Aug. 25, 2008 — -- For the first time since allegedly kidnapping his 7-year-old daughter, Reigh, on July 27 during supervised visitation, the mystery man who calls himself Clark Rockefeller spoke with Boston Globe reporters from a Boston jail.
Though the interview, which the Globe published Sunday, shed some light on bits of Rockefeller's enigmatic past and his relationship with his daughter, Rockefeller claimed to not remember much of his life before his 1994 marriage to Sandra L. Boss.
"I'm not quite sure what I'm supposed to remember," he said. "I don't lose much thought over it."
The man, who has been identified by police as German immigrant Christian Karl Gerhartsreiter, was also unapologetic about the alleged kidnapping, which sparked a six-day international manhunt.

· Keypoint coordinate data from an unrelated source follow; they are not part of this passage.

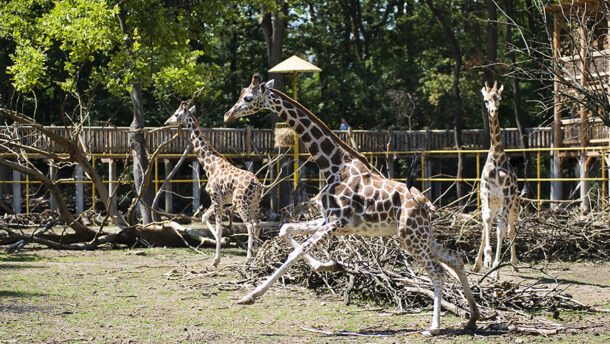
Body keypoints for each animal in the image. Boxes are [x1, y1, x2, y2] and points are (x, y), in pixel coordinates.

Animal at [164, 102, 262, 266]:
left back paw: (249, 257)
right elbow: (205, 218)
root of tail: (258, 185)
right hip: (254, 203)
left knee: (250, 225)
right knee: (257, 224)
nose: (166, 122)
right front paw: (218, 250)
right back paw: (256, 255)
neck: (209, 165)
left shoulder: (215, 197)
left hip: (241, 203)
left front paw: (216, 260)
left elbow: (219, 227)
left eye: (177, 114)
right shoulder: (220, 200)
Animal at [224, 73, 480, 334]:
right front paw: (329, 265)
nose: (227, 115)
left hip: (411, 238)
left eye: (248, 97)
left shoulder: (335, 222)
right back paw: (472, 316)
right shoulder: (331, 221)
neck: (334, 166)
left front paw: (250, 296)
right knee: (455, 258)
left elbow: (295, 253)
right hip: (418, 236)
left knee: (437, 271)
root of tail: (425, 203)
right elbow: (286, 230)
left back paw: (435, 326)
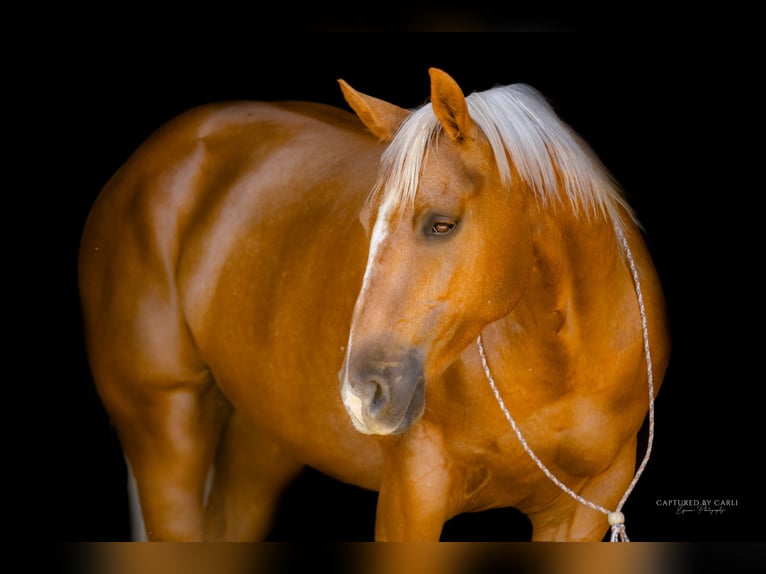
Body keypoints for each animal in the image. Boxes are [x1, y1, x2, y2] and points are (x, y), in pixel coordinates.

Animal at [78, 67, 672, 544]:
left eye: (441, 224)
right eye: (368, 224)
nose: (362, 394)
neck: (561, 370)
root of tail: (148, 163)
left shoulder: (583, 511)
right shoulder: (414, 496)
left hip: (261, 439)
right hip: (164, 427)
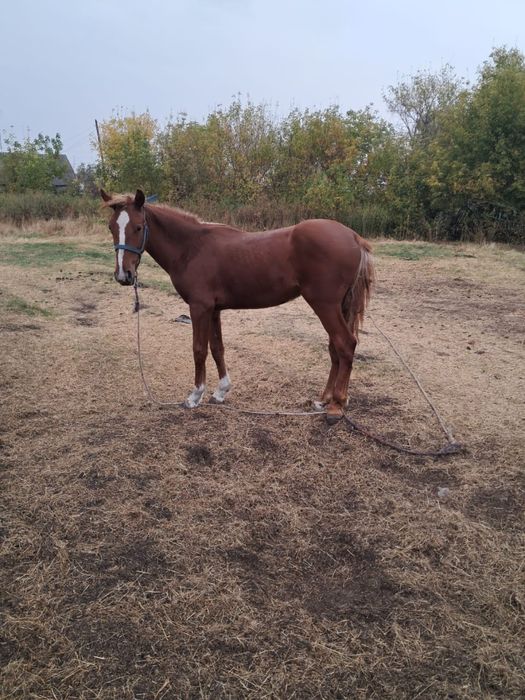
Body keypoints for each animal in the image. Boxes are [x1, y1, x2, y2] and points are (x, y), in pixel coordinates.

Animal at [101, 188, 373, 424]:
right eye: (111, 227)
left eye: (138, 227)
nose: (123, 275)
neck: (192, 247)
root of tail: (353, 237)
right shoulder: (213, 310)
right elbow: (217, 348)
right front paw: (221, 391)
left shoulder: (199, 308)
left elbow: (199, 349)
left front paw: (194, 396)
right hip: (337, 306)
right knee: (334, 348)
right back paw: (324, 400)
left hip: (324, 305)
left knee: (345, 344)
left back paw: (336, 406)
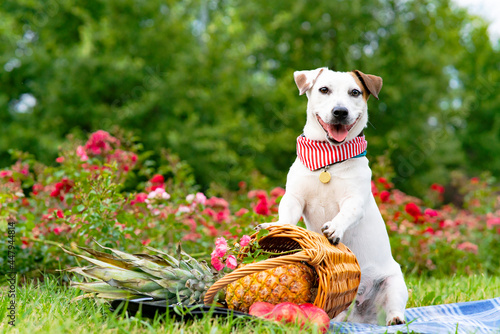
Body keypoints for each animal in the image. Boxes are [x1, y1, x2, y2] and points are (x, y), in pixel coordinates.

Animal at [260, 68, 408, 326]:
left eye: (355, 92)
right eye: (324, 89)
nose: (340, 111)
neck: (329, 160)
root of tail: (360, 315)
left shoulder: (354, 201)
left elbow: (346, 213)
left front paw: (334, 229)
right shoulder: (294, 198)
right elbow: (287, 215)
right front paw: (277, 227)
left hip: (394, 284)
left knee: (394, 307)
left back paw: (395, 319)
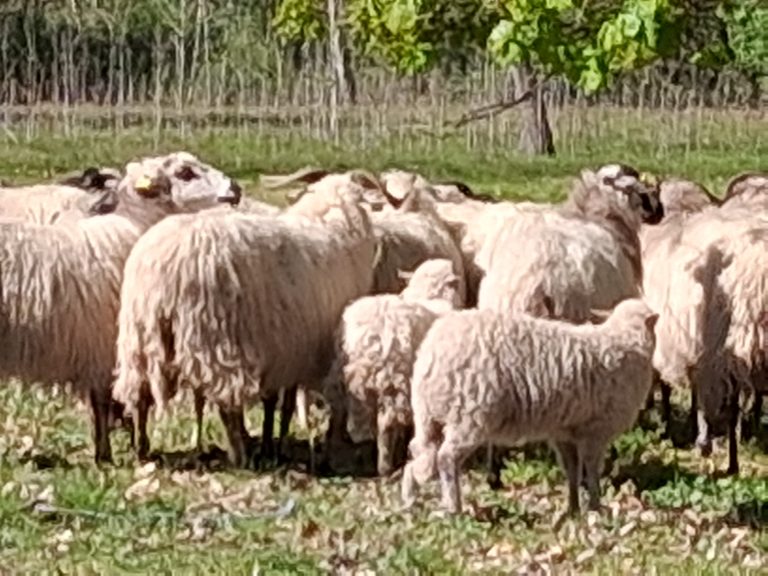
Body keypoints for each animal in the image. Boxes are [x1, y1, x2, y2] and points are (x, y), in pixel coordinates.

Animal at [0, 151, 240, 464]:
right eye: (185, 173)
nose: (236, 189)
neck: (135, 224)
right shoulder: (106, 346)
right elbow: (107, 402)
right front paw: (108, 453)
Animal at [112, 172, 383, 468]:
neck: (333, 219)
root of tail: (165, 266)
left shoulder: (284, 352)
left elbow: (273, 402)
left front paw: (269, 444)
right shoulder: (297, 353)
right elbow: (285, 405)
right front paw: (276, 446)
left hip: (139, 338)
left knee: (139, 395)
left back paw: (141, 449)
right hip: (215, 340)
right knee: (225, 402)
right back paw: (238, 454)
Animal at [324, 258, 464, 476]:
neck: (430, 297)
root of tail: (367, 337)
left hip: (344, 373)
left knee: (340, 413)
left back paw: (338, 457)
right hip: (393, 376)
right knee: (386, 422)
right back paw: (385, 466)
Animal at [401, 298, 658, 515]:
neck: (624, 343)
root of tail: (431, 354)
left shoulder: (565, 432)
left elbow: (572, 470)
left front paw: (573, 509)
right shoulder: (595, 431)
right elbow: (592, 471)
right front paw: (595, 507)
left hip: (429, 416)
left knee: (419, 451)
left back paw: (410, 496)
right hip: (469, 415)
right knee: (446, 458)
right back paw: (454, 507)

"We had such a wonderful time," he said. "It was my six days of being, well, it was like a trance. It was so wonderful. It was so great to be with my daughter again."

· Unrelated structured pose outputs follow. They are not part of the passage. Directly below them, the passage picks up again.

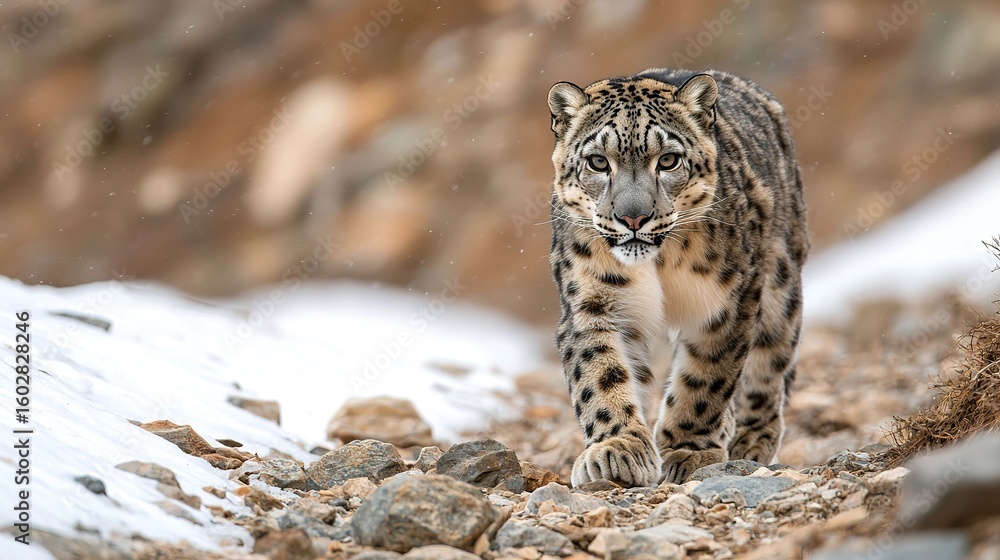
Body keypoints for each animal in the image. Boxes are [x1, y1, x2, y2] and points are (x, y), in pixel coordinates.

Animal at [546, 68, 809, 486]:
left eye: (668, 160)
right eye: (598, 162)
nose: (633, 217)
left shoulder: (725, 303)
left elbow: (706, 379)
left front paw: (689, 450)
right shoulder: (591, 302)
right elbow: (601, 372)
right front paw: (618, 449)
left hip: (780, 289)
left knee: (770, 363)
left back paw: (752, 440)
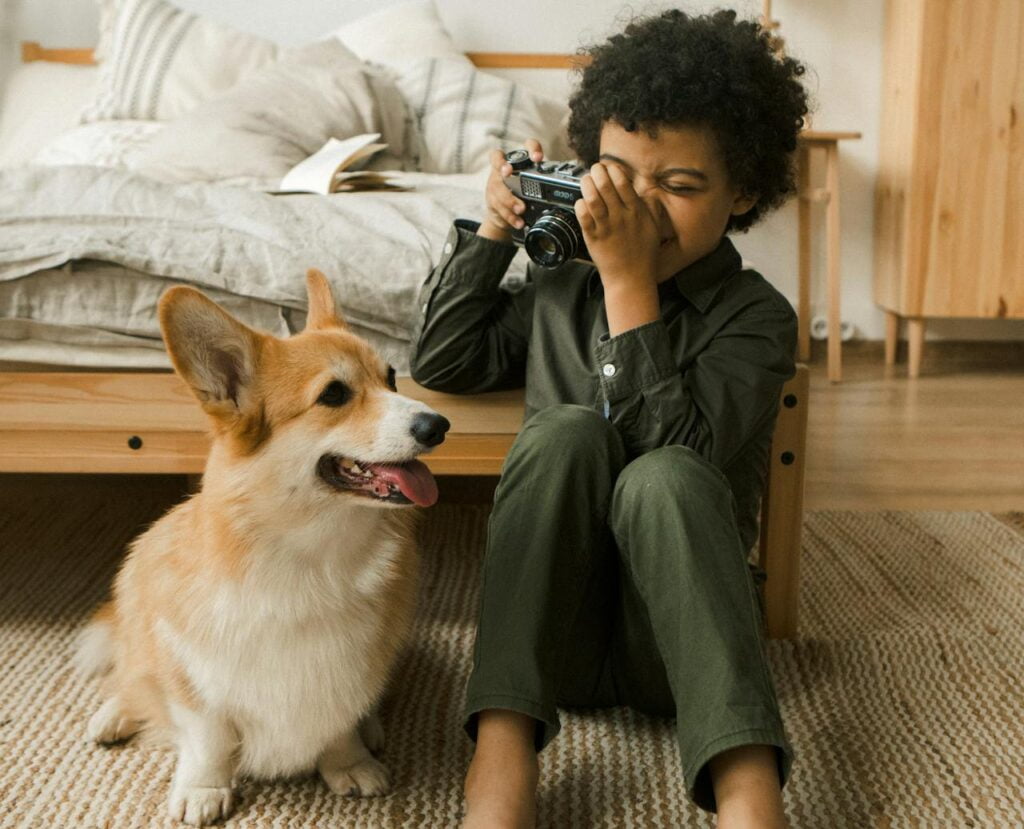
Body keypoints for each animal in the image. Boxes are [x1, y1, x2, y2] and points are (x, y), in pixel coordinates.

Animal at [75, 268, 448, 822]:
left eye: (392, 378)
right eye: (334, 395)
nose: (440, 425)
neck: (311, 556)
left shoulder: (348, 670)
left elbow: (339, 720)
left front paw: (349, 762)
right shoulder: (195, 678)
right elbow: (208, 738)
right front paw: (204, 789)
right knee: (131, 669)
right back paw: (112, 715)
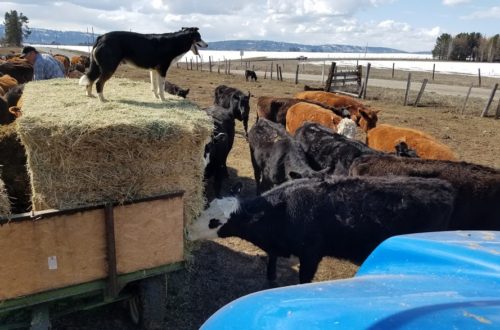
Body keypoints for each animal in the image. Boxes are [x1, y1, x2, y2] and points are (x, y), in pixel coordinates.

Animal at [79, 27, 207, 102]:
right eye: (199, 37)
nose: (207, 45)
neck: (174, 42)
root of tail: (101, 37)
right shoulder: (162, 70)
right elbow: (161, 88)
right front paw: (163, 99)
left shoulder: (154, 70)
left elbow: (154, 86)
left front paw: (156, 98)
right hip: (109, 68)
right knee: (98, 83)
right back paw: (102, 99)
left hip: (98, 67)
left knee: (90, 81)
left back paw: (89, 95)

When pushed for details about the incident, he stopped.
"Well, there's nothing I have to say about that," he said. "I love my daughter very much. But, you know, I lost, and I lost big time in Boston."
Rockefeller, called an "enigma" by the FBI, is thought to have used up to a dozen aliases in search of fame and fortune throughout his life in what Suffolk County District Attorney spokesman Dan Conley called "the largest con I have ever seen in my professional career." Rockefeller claims to speak "five or six or seven" languages.
Authorities believe the man known as Rockefeller came to the United States from Germany in an exchange program in 1978 at age 17, under the name Christian Gerhartstreiter. In the mid-1980s, as Christopher Chichester, he moved to San Marino, Calif.
In 1985, Rockefeller's landlords, John and Linda Sohus, disappeared and now Los Angeles County detectives want to question Rockefeller about their presumed slaying.
When reporters asked about his possible connection, Rockefeller's lawyer, Stephen B. Hrones, who sat in on the Globe's interview, simply told the reporters to "move on to something else."
Rockefeller had no reservations, however, about talking about his courtship of Sandra L. Boss in 1993.
They met, he said, at a "Clue party" in which guests come dressed as various Clue characters.
During this period of his life, Rockefeller said he worked as a researcher whose subject "was whatever [his] clients deemed worthy" and could have been "literally anything." He could not remember the names of any clients, however.
He proposed to Boss in 1994, but the couple never got a marriage license.
"There is some disagreement as to who was supposed to take care of the legalities of the wedding, the marriage," Rockefeller said. "Ultimately, neither one of us took care of it."
In 2001, Boss gave birth to Reigh, a development that surprised Rockefeller.
"I had never, never thought of becoming a father," he said, "and then suddenly this little bundle came along. ... It made a huge, huge impact on me. It was a life-changing experience."
During the Globe's interview, Rockefeller spoke at length about caring for Reigh, including teaching her to read the newspaper by age 2½. By three, he said, she could read the scientific journal Nature. The pair also read Alfred Lord Tennyson's poem "The Daisy" repeatedly.
Rockefeller said the marriage began to fall apart in 2006.
He said he would sit at "the dining table in the evening, and everyone is tired, and somewhat bored, and the discussion is not really going anywhere."
When Rockefeller and Boss began divorce proceedings in December, he refused to provide proof of his identity. That denial, combined with a damaging report by a court-appointed advocate for Reigh, led Rockefeller to lose custody of the child.
"Everything about the report was negative," Rockefeller said. "There was not one single positive line about me in the report. Nothing. Nothing whatsoever. Even witnesses who had testified on my behalf apparently gave negative testimony on me."
Though authorities believe Rockefeller had planned for months to kidnap his daughter, as evidenced by his purchase of a $400,000 home in Baltimore with cash and under another assumed name, he said he bought the house simply to "live quietly."
Despite his arrest, as the center of an internationally reported mystery, Rockefeller seems to have found the fame that authorities believe he was seeking since he entered the United States three decades ago.
Other inmates have even asked for his autograph.